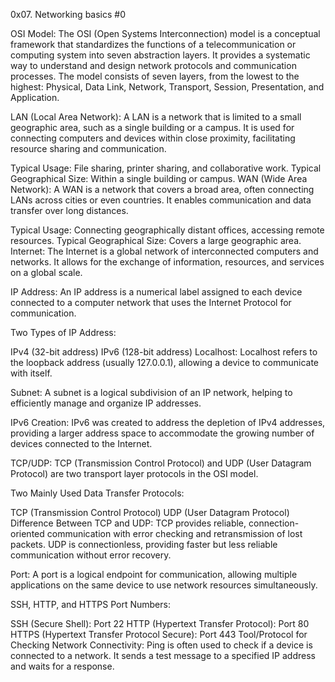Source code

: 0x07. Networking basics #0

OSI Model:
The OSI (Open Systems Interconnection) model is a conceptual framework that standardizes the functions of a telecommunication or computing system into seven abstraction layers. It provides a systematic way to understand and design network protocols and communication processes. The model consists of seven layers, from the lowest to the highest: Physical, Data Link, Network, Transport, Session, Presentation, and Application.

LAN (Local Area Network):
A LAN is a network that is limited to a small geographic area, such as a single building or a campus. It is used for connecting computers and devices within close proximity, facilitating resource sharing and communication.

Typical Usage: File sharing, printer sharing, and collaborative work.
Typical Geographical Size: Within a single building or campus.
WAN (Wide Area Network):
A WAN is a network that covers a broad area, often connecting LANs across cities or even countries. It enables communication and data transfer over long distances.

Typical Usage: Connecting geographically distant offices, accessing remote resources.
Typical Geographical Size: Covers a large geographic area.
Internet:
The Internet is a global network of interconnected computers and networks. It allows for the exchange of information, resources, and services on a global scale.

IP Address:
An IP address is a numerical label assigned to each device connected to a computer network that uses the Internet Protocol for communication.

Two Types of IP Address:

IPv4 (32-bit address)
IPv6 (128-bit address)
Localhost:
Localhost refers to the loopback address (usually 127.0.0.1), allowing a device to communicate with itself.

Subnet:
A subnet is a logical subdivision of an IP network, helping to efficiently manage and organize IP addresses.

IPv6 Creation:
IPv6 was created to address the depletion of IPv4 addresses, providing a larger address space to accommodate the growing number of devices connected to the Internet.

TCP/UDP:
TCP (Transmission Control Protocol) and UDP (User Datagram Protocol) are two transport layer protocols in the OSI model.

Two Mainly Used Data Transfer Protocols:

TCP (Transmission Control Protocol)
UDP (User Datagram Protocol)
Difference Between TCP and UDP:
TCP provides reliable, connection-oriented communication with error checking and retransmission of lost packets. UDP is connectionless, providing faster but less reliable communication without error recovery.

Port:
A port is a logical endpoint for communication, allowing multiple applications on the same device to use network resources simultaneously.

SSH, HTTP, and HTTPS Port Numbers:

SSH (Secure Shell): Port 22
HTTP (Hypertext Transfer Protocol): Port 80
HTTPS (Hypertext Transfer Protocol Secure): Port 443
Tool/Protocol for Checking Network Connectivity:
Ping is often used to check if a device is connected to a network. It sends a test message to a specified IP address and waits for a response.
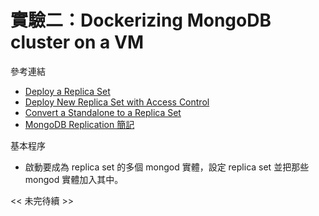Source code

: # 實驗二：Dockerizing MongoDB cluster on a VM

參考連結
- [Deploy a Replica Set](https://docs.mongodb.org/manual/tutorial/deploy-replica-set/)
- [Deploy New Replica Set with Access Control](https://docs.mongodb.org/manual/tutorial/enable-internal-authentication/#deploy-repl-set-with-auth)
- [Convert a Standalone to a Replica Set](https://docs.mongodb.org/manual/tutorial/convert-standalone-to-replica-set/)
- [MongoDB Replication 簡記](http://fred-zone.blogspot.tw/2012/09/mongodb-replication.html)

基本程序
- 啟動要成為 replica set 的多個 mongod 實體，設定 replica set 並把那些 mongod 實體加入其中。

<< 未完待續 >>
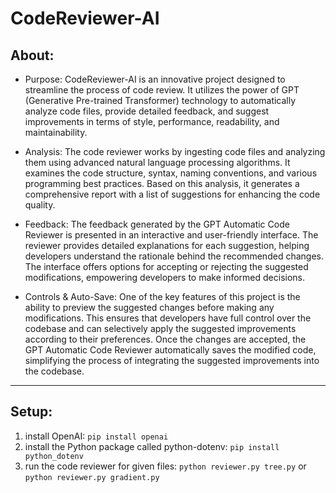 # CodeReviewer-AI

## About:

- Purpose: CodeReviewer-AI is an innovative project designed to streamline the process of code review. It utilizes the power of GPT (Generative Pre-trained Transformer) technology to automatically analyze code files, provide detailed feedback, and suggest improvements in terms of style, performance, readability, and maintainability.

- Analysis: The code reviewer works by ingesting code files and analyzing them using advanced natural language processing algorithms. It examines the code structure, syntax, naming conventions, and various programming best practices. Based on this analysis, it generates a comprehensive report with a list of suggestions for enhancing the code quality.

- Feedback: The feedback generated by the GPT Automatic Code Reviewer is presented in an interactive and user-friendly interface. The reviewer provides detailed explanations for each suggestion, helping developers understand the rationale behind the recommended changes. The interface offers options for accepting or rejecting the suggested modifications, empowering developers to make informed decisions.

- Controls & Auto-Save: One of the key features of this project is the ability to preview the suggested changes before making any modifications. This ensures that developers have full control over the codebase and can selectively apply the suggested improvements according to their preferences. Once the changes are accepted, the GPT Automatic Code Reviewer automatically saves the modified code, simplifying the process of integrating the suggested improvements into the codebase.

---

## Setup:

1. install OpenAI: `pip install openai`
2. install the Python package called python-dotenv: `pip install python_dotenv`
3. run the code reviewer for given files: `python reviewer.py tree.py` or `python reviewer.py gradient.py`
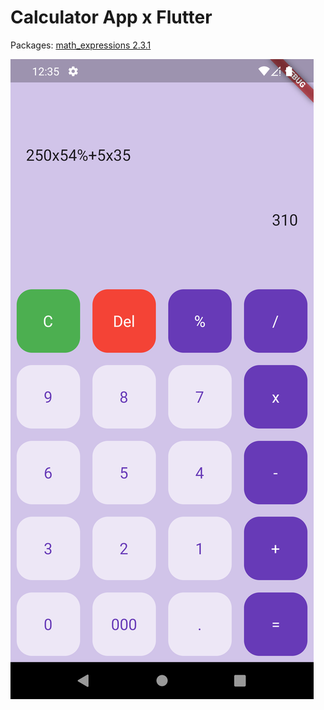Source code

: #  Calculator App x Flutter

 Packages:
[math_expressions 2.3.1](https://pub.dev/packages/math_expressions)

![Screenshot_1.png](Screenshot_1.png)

* _TASK DESCRIPTION_
Reproduce the text of all the entries above character for character, leaving out the pictures.

* _RESPONSE_
Source code

: 0x07. Networking basics #0

OSI Model:
The OSI (Open Systems Interconnection) model is a conceptual framework that standardizes the functions of a telecommunication or computing system into seven abstraction layers. It provides a systematic way to understand and design network protocols and communication processes. The model consists of seven layers, from the lowest to the highest: Physical, Data Link, Network, Transport, Session, Presentation, and Application.

LAN (Local Area Network):
A LAN is a network that is limited to a small geographic area, such as a single building or a campus. It is used for connecting computers and devices within close proximity, facilitating resource sharing and communication.

Typical Usage: File sharing, printer sharing, and collaborative work.
Typical Geographical Size: Within a single building or campus.
WAN (Wide Area Network):
A WAN is a network that covers a broad area, often connecting LANs across cities or even countries. It enables communication and data transfer over long distances.

Typical Usage: Connecting geographically distant offices, accessing remote resources.
Typical Geographical Size: Covers a large geographic area.
Internet:
The Internet is a global network of interconnected computers and networks. It allows for the exchange of information, resources, and services on a global scale.

IP Address:
An IP address is a numerical label assigned to each device connected to a computer network that uses the Internet Protocol for communication.

Two Types of IP Address:

IPv4 (32-bit address)
IPv6 (128-bit address)
Localhost:
Localhost refers to the loopback address (usually 127.0.0.1), allowing a device to communicate with itself.

Subnet:
A subnet is a logical subdivision of an IP network, helping to efficiently manage and organize IP addresses.

IPv6 Creation:
IPv6 was created to address the depletion of IPv4 addresses, providing a larger address space to accommodate the growing number of devices connected to the Internet.

TCP/UDP:
TCP (Transmission Control Protocol) and UDP (User Datagram Protocol) are two transport layer protocols in the OSI model.

Two Mainly Used Data Transfer Protocols:

TCP (Transmission Control Protocol)
UDP (User Datagram Protocol)
Difference Between TCP and UDP:
TCP provides reliable, connection-oriented communication with error checking and retransmission of lost packets. UDP is connectionless, providing faster but less reliable communication without error recovery.

Port:
A port is a logical endpoint for communication, allowing multiple applications on the same device to use network resources simultaneously.

SSH, HTTP, and HTTPS Port Numbers:

SSH (Secure Shell): Port 22
HTTP (Hypertext Transfer Protocol): Port 80
HTTPS (Hypertext Transfer Protocol Secure): Port 443
Tool/Protocol for Checking Network Connectivity:
Ping is often used to check if a device is connected to a network. It sends a test message to a specified IP address and waits for a response.
Source code

: # 實驗二：Dockerizing MongoDB cluster on a VM

參考連結
- [Deploy a Replica Set](https://docs.mongodb.org/manual/tutorial/deploy-replica-set/)
- [Deploy New Replica Set with Access Control](https://docs.mongodb.org/manual/tutorial/enable-internal-authentication/#deploy-repl-set-with-auth)
- [Convert a Standalone to a Replica Set](https://docs.mongodb.org/manual/tutorial/convert-standalone-to-replica-set/)
- [MongoDB Replication 簡記](http://fred-zone.blogspot.tw/2012/09/mongodb-replication.html)

基本程序
- 啟動要成為 replica set 的多個 mongod 實體，設定 replica set 並把那些 mongod 實體加入其中。

<< 未完待續 >>
 # CodeReviewer-AI

## About:

- Purpose: CodeReviewer-AI is an innovative project designed to streamline the process of code review. It utilizes the power of GPT (Generative Pre-trained Transformer) technology to automatically analyze code files, provide detailed feedback, and suggest improvements in terms of style, performance, readability, and maintainability.

- Analysis: The code reviewer works by ingesting code files and analyzing them using advanced natural language processing algorithms. It examines the code structure, syntax, naming conventions, and various programming best practices. Based on this analysis, it generates a comprehensive report with a list of suggestions for enhancing the code quality.

- Feedback: The feedback generated by the GPT Automatic Code Reviewer is presented in an interactive and user-friendly interface. The reviewer provides detailed explanations for each suggestion, helping developers understand the rationale behind the recommended changes. The interface offers options for accepting or rejecting the suggested modifications, empowering developers to make informed decisions.

- Controls & Auto-Save: One of the key features of this project is the ability to preview the suggested changes before making any modifications. This ensures that developers have full control over the codebase and can selectively apply the suggested improvements according to their preferences. Once the changes are accepted, the GPT Automatic Code Reviewer automatically saves the modified code, simplifying the process of integrating the suggested improvements into the codebase.

---

## Setup:

1. install OpenAI: `pip install openai`
2. install the Python package called python-dotenv: `pip install python_dotenv`
3. run the code reviewer for given files: `python reviewer.py tree.py` or `python reviewer.py gradient.py`
Source code

: #  Calculator App x Flutter

 Packages:
[math_expressions 2.3.1](https://pub.dev/packages/math_expressions)

![Screenshot_1.png](Screenshot_1.png)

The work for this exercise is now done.